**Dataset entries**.
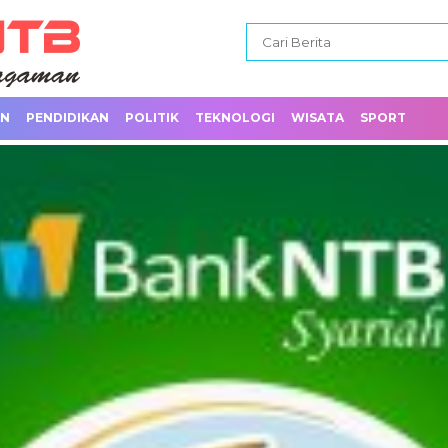
AN
PENDIDIKAN
POLITIK
TEKNOLOGI
WISATA
SPORT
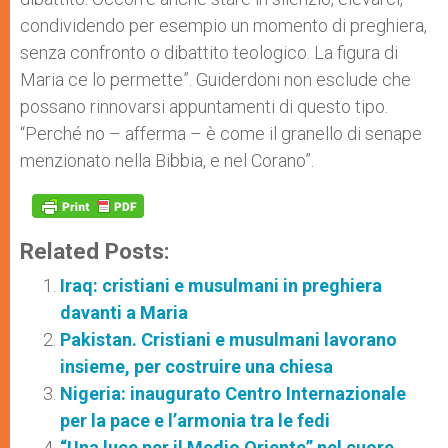
condividendo per esempio un momento di preghiera,
senza confronto o dibattito teologico. La figura di
Maria ce lo permette”. Guiderdoni non esclude che
possano rinnovarsi appuntamenti di questo tipo.
“Perché no – afferma – è come il granello di senape
menzionato nella Bibbia, e nel Corano”.
Related Posts:
Iraq: cristiani e musulmani in preghiera
davanti a Maria
Pakistan. Cristiani e musulmani lavorano
insieme, per costruire una chiesa
Nigeria: inaugurato Centro Internazionale
per la pace e l’armonia tra le fedi
“Una luce per il Medio Oriente” nel cuore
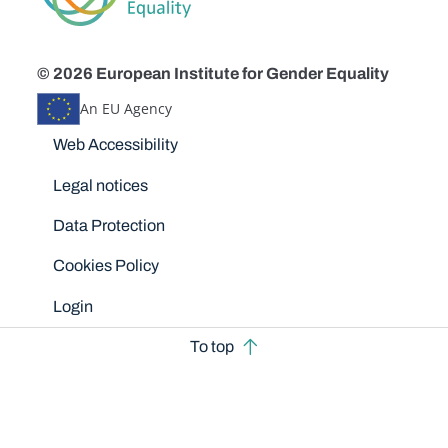
© 2026 European Institute for Gender Equality
An EU Agency
Disclaimers
Web Accessibility
Legal notices
Data Protection
Cookies Policy
Login
To top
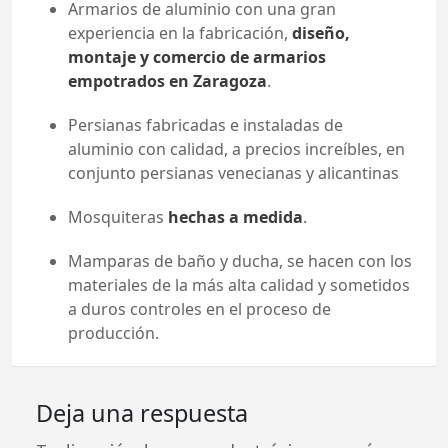
Armarios de aluminio con una gran
experiencia en la fabricación,
diseño,
montaje y comercio de armarios
empotrados en Zaragoza
.
Persianas fabricadas e instaladas de
aluminio con calidad, a precios increíbles, en
conjunto persianas venecianas y alicantinas
Mosquiteras
hechas a medida
.
Mamparas de baño y ducha, se hacen con los
materiales de la más alta calidad y sometidos
a duros controles en el proceso de
producción.
Deja una respuesta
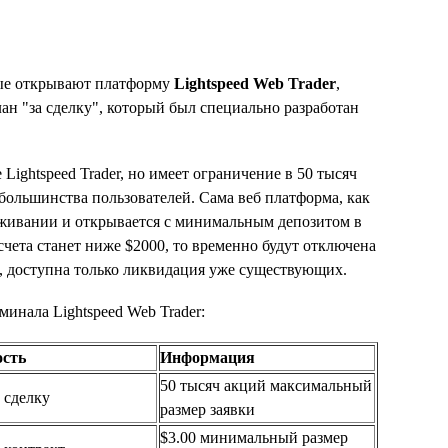
рые открывают платформу
Lightspeed Web Trader
,
н "за сделку", который был специально разработан
ightspeed Trader, но имеет ограничение в 50 тысяч
 большинства пользователей. Сама веб платформа, как
луживании и открывается с минимальным депозитом в
счета станет ниже $2000, то временно будут отключена
 доступна только ликвидация уже существующих.
инала Lightspeed Web Trader:
сть
Информация
50 тысяч акций максимальный
а сделку
размер заявки
$3.00 минимальный размер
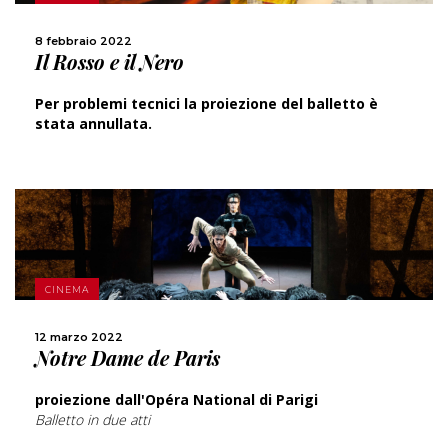
CONDIVIDI
8 febbraio 2022
Il Rosso e il Nero
Per problemi tecnici la proiezione del balletto è
stata annullata.
SCOPRI DI PIÙ
CINEMA
CONDIVIDI
12 marzo 2022
Notre Dame de Paris
proiezione dall'Opéra National di Parigi
Balletto in due atti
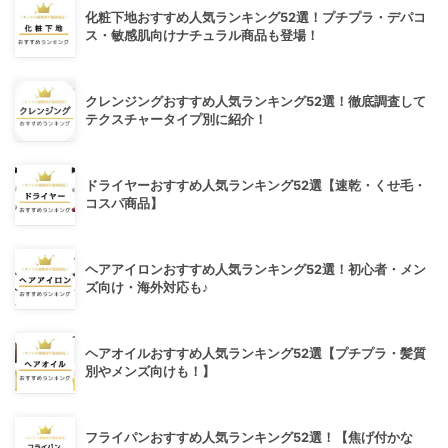
化粧下地おすすめ人気ランキング52選！プチプラ・デパコ
ス・敏感肌向けナチュラル商品も登場！
クレンジングおすすめ人気ランキング52選！徹底調査して
テクスチャータイプ別に紹介！
ドライヤーおすすめ人気ランキング52選【速乾・くせ毛・
コスパ商品】
ヘアアイロンおすすめ人気ランキング52選！初心者・メン
ズ向け・海外対応も♪
ヘアオイルおすすめ人気ランキング52選【プチプラ・髪質
別やメンズ向けも！】
フライパンおすすめ人気ランキング52選！【焦げ付かな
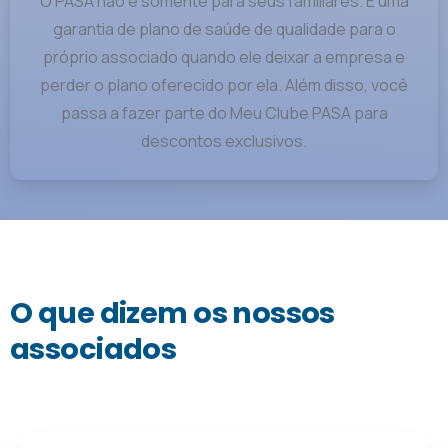
O PASA não é somente para seus familiares. É uma
garantia de plano de saúde de qualidade para o
próprio associado quando ele deixar a empresa e
perder o plano oferecido por ela. Além disso, você
passa a fazer parte do Meu Clube PASA para
descontos exclusivos.
O que dizem os nossos
associados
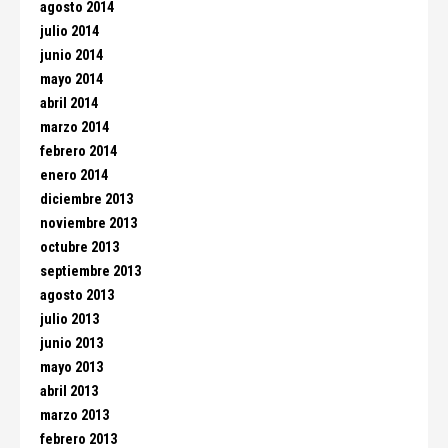
agosto 2014
julio 2014
junio 2014
mayo 2014
abril 2014
marzo 2014
febrero 2014
enero 2014
diciembre 2013
noviembre 2013
octubre 2013
septiembre 2013
agosto 2013
julio 2013
junio 2013
mayo 2013
abril 2013
marzo 2013
febrero 2013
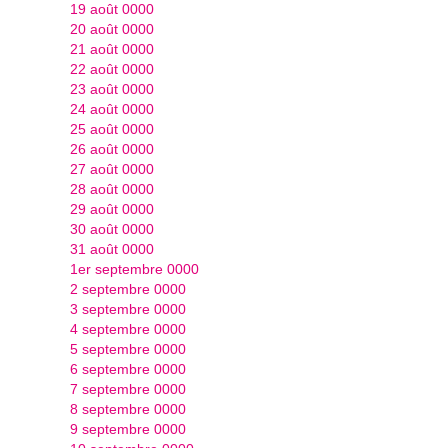
19 août 0000
20 août 0000
21 août 0000
22 août 0000
23 août 0000
24 août 0000
25 août 0000
26 août 0000
27 août 0000
28 août 0000
29 août 0000
30 août 0000
31 août 0000
1er septembre 0000
2 septembre 0000
3 septembre 0000
4 septembre 0000
5 septembre 0000
6 septembre 0000
7 septembre 0000
8 septembre 0000
9 septembre 0000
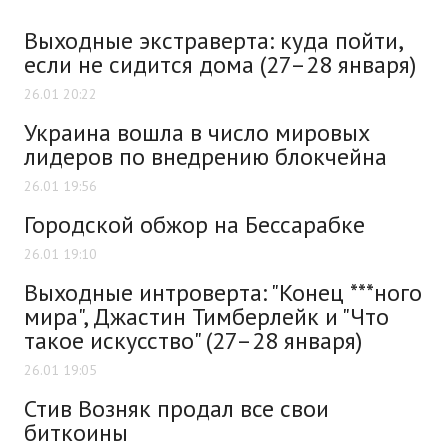
Выходные экстраверта: куда пойти,
если не сидится дома (27–28 января)
26.01 20:22
Украина вошла в число мировых
лидеров по внедрению блокчейна
26.01 19:56
Городской обжор на Бессарабке
26.01 19:10
Выходные интроверта: "Конец ***ного
мира", Джастин Тимберлейк и "Что
такое искусство" (27–28 января)
26.01 19:05
Стив Возняк продал все свои
биткоины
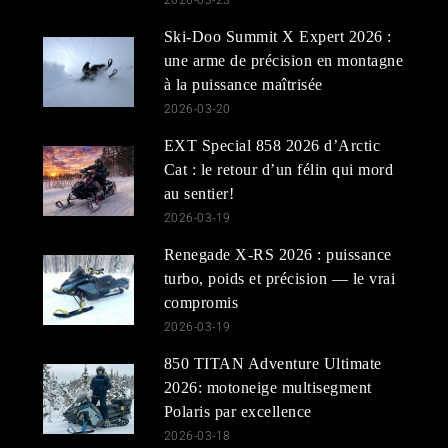
Ski-Doo Summit X Expert 2026 :
une arme de précision en montagne
à la puissance maîtrisée
2026-03-20
EXT Special 858 2026 d’Arctic
Cat : le retour d’un félin qui mord
au sentier!
2026-03-19
Renegade X-RS 2026 : puissance
turbo, poids et précision — le vrai
compromis
2026-03-19
850 TITAN Adventure Ultimate
2026: motoneige multisegment
Polaris par excellence
2026-03-18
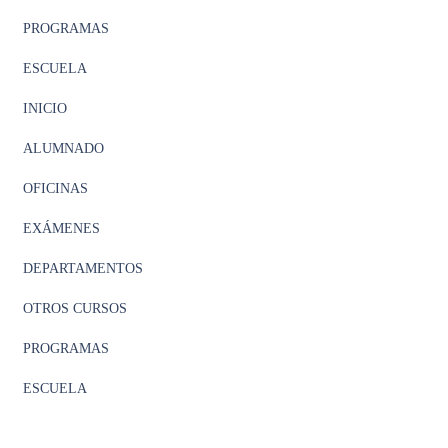
PROGRAMAS
ESCUELA
INICIO
ALUMNADO
OFICINAS
EXÁMENES
DEPARTAMENTOS
OTROS CURSOS
PROGRAMAS
ESCUELA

**ACTIVITY**.
Lines from the entries that contain the word "preghiera" are what the answer must hold.

**REPLY TO THE TASK**.
condividendo per esempio un momento di preghiera,
Iraq: cristiani e musulmani in preghiera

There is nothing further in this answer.